Alla’s house was close by, so they arrived quickly. They saw Rita and Yulia covered in blood on the porch. Rita’s father scooped her up and carried her to the car while they carried Yulia. It was difficult and they moved too slowly. He cried out, “Faster! My child is dying,” not yet realizing that she was already dead. Everyone climbed into the car and raced to the hospital, trying to stop the bleeding from Rita and Yulia’s wounds with their hands. They desperately tried to save them, but time was not on their side.
Alla recounts the devastating story of losing her closest loved ones, her daughter and granddaughter. Every time she tries to speak of it, she pauses, sighs, and says, “It’s difficult, very difficult.” She mentions how she once quit smoking, but these days, she finds herself smoking two packs a day, aware of the harm it causes. As she speaks of her granddaughter, memories of her visits and loving words flood back, “Grandma, you are the best!” Now, those words will never be spoken again, and Alla just wants it all to end. She doesn’t want anyone else to die such horrible deaths–not even the Russians. Despite her suffering, she does not seek revenge. She lost those most precious to her and knows what that means. Though simple and commonly heard, her words sound as if some otherworldly teacher taught them to soothe the unbearable pain of loss and prevent the universal catastrophe that awaits us.
Can new, unknown words be found to express the endless horror and infinite sadness?
Are we destined for banality when it comes to true evil?
Can we ever overcome it and forget? The answer is a resounding no.

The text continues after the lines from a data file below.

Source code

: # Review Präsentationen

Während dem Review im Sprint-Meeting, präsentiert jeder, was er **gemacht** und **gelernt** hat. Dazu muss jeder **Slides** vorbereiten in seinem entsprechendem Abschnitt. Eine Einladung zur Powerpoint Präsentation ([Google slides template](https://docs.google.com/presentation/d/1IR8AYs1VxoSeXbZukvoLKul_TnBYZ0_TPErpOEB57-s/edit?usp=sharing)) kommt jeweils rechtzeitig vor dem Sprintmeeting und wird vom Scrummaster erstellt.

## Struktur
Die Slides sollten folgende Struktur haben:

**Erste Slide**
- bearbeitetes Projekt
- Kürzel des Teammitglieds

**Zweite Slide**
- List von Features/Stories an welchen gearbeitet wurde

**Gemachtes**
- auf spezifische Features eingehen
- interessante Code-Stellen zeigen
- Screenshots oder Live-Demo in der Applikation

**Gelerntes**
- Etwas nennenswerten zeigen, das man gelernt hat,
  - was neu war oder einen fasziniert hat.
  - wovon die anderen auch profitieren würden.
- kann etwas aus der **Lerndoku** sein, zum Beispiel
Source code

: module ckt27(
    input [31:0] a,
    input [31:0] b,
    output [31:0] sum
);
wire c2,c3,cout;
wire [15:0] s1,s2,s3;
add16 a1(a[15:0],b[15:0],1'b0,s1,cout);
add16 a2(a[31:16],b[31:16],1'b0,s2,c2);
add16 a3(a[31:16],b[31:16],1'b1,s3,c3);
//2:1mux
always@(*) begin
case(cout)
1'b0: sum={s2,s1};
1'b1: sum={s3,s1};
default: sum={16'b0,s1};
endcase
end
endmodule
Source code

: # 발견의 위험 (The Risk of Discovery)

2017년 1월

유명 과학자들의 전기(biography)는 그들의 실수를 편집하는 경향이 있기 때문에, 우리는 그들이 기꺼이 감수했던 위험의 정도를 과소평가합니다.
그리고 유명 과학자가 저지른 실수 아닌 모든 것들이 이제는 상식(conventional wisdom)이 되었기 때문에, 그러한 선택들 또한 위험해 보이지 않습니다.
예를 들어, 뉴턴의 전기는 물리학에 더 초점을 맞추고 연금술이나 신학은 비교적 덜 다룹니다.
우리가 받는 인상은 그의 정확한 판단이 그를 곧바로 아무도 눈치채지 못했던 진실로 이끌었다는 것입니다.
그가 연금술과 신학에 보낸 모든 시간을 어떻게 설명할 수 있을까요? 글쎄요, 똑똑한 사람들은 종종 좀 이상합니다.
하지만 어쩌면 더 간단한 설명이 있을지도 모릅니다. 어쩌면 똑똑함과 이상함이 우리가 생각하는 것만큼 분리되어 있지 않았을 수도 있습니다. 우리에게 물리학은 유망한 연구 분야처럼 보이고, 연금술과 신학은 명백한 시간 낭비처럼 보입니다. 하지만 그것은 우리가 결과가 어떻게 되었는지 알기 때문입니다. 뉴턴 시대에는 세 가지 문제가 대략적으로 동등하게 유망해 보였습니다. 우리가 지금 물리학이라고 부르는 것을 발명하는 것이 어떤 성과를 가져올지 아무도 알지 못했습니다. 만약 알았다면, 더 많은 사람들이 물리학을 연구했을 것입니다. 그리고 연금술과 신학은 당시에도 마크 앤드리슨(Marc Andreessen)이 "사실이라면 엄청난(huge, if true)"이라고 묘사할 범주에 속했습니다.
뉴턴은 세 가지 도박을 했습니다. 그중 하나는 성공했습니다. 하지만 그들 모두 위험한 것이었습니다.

Alla gazes at the clean porch, the site where the Russians took her daughter’s and granddaughter’s lives, the porch stained with their blood on that fateful day. In a quiet, measured tone, she speaks the painful, precise, and piercing words, “I washed away the blood of my children!”
This tragedy will never be forgotten and will remain with us forever.
The autumn evening falls silent.
The low sun illuminates everything in clear view, and the stillness of the evening amplifies every sound.
A Ukrainian village scarred by Russian violence, the dark gaze of a Bulgarian man, a porch freshly cleaned of locals’ blood, and the haunting words of a Ukrainian mother, “I washed away the blood of my children!”